Shooting studio portraits with just one light is maybe the best way to start. Most of my setups begins with getting the main light right, and after that, I continue building up the idea I have with additional lights and reflectors etc.
Lighting setup diagram for one-light portrait
Click on image above for more posts with studio lighting setups & diagrams
The easiest portrait setup
If you want to create a setup for portraits that is both flexible and easy to use, without having to adjust it for people of different height, start by placing a large light source on one side. Add a reflector on the other side, and you have a good portrait setup.
This photo was taken on an assignment when I was asked to take some portraits of a Swedish stand-up comedian for his portfolio. As I was setting the lights, I took a test photo with just the main light on. Mostly, I use two or three lights (sometimes four) in my portraits, but looking at this picture, I think I will try to do it really simple more often.
Placement of the light
In this example, I placed the big Profoto softbox Octa 5′ about one meter to the side of my model, maybe a bit closer. As you can see in the setup diagram, the center of the softbox is in front the model.
I chose this position so some of the light from the flash would also hit the shadow side of the face, and also give me a catchlight in both eyes. Without that, the model would maybe have looked a bit sinister, and that was not my intention.
The flash head was about 1.8 meters from the ground on a stand, which is a little bit above eye-level for this model. If I would have placed it lower, I wouldn’t have gotten the shadow under his nose and chin, which I think most portraits benefit from if you want to create a sense of dimension.
Add reflector for fill
Camera right, I placed a white reflector to lighten the shadows a little bit. In the same position as the light, but on the other side of the model. It was just a big piece of thick white paper, but you can of course use anything that reflects light.
Without the reflector, the shadow side of the model would have been dark, almost black. Maybe a little bit of light would reflect from the white wall, but not much. And that would also have created a much darker portrait than I had planned.
Distance to background
I use a seamless white paper background for most of my portraits in the small studio I have. The distance was 2 meters between the model and the background, so the white background recieved enough light to look medium grey.
Place the model and light closer, and the background will have a lighter grey tone, and vice versa. If I wanted, I could have put something between the light and the background to create a gradient (or a pattern).
The photo was developed in Nikon Capture NX2 without any major modifications, but as the light on the background was a bit uneven, I adjusted that in Photoshop to lighten the right side of the background a little.
The falloff on the left side is as it was, so that is only created by how the light goes from the softbox to the background.
Just a start
As I said earlier, this was just a test photo taken before I had added background lights and rim lights, but it would be a simple setup to modify for different purposes. Just adjust the placement of the model or light, and it would look completely different.

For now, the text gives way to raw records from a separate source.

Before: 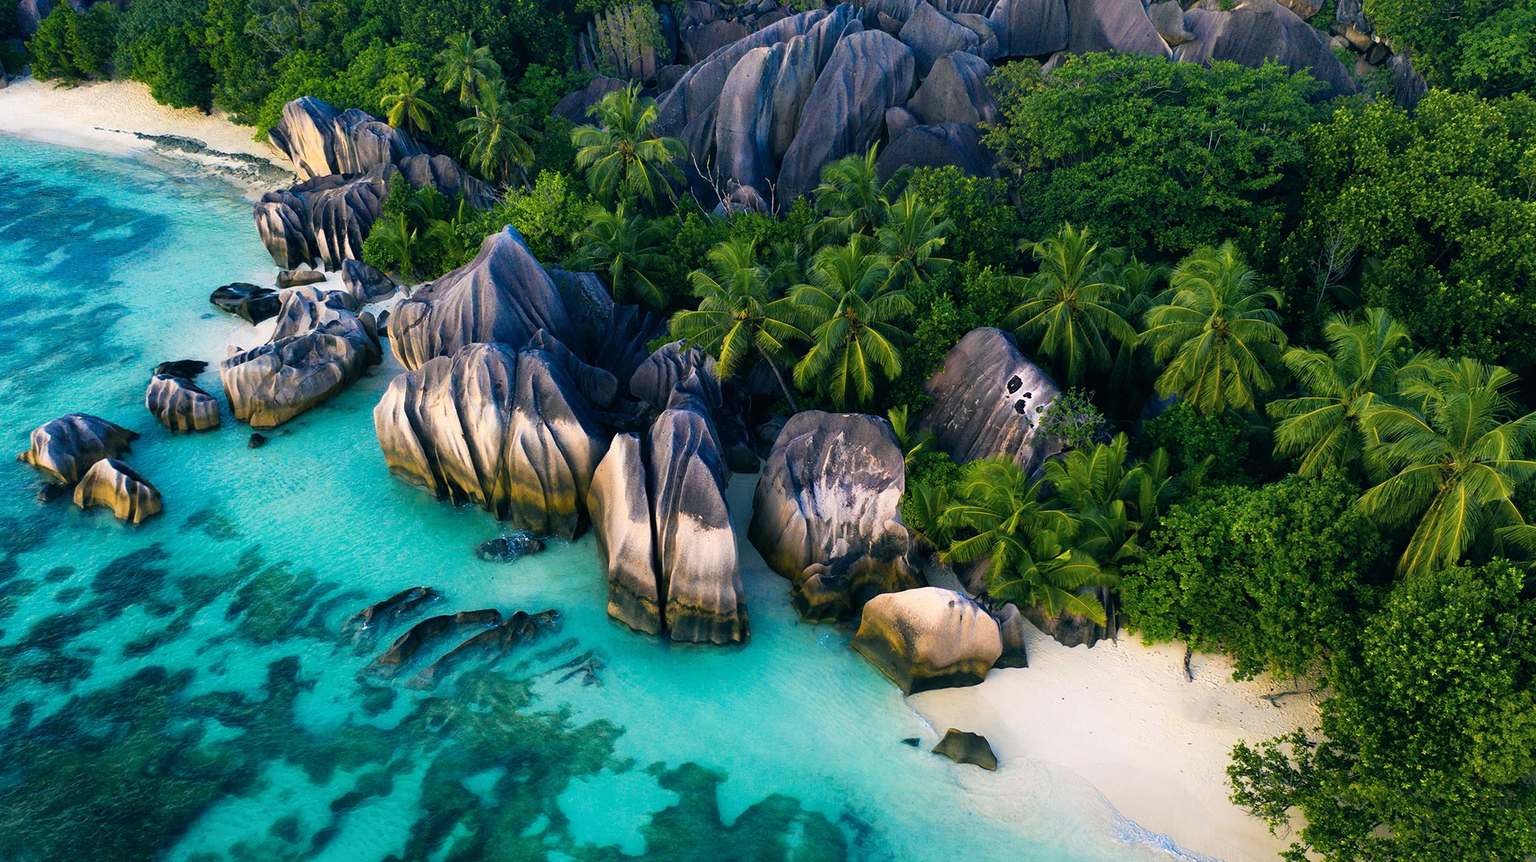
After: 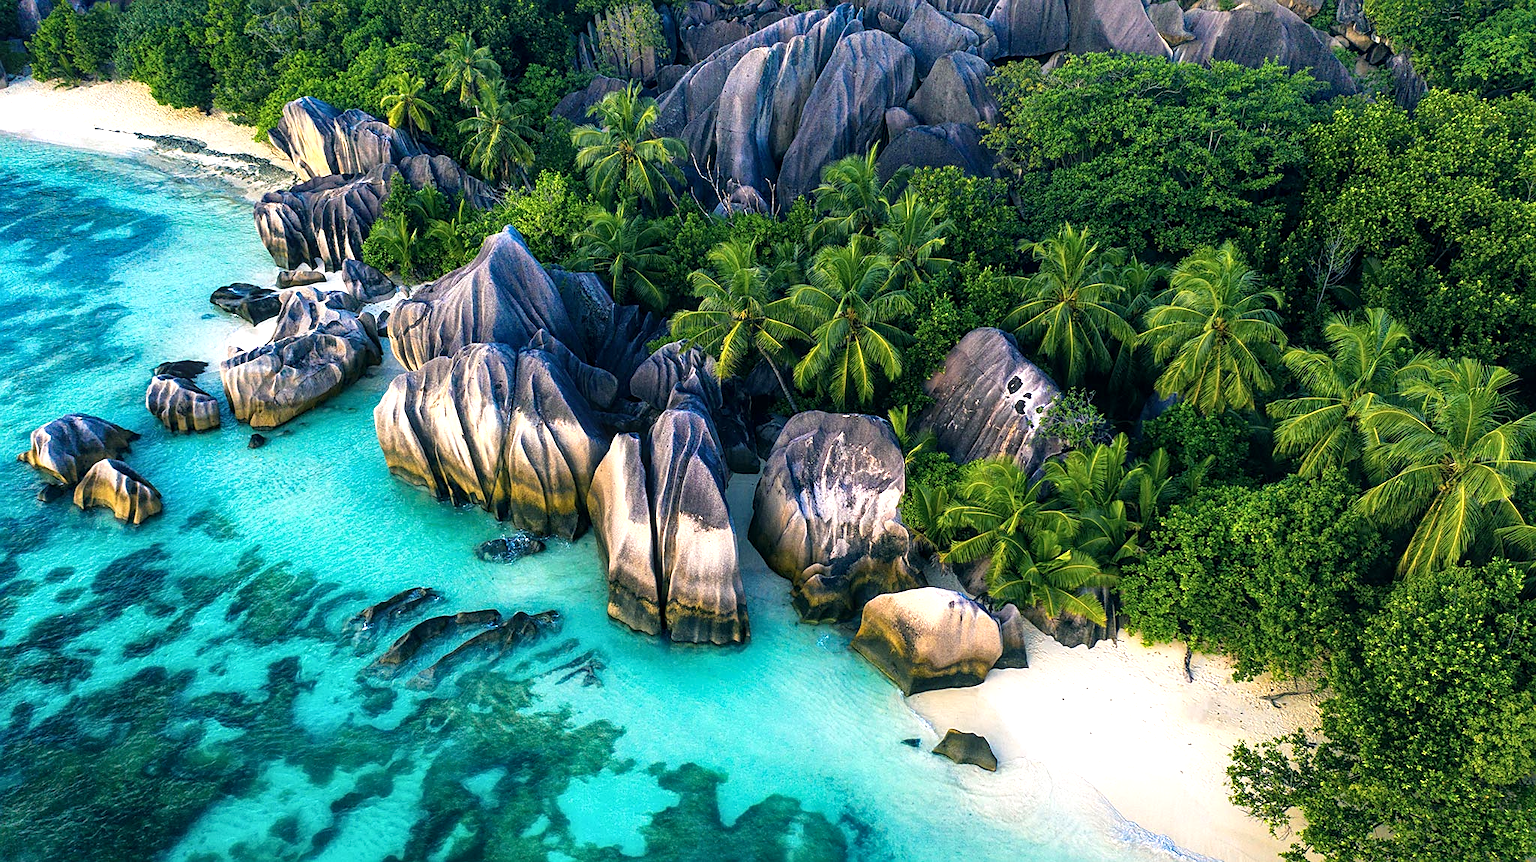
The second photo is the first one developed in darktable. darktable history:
sharpen: on, module defaults
exposure: exposure 0.566 EV, compensate highlight preservation false
local contrast: on, module defaults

If I would have wanted a background that was brighter on one side, I could have moved the model and light closer to it. If I only wanted a darker background, just do the opposite.
Add another light
The final portraits will be the subject of another post here, what I did was to add a light from behind to act as a combined rim light and hair light. Or I could have pointed it at the background, and with just a snoot or something to narrow the beam, created a much more dynamic portrait.
What I really like with this setup is that you get a big light that makes the face interesting without making it so complicated. The shadows are in the right places (I think) to define the facial features, but not too much.
I guess I could have used a smaller light source, such as an umbrella or a smaller softbox, but then it would not have been this flexible and forgiving. But, then I could use a diffusor between the model and the light to make it bigger. Will try that sometime.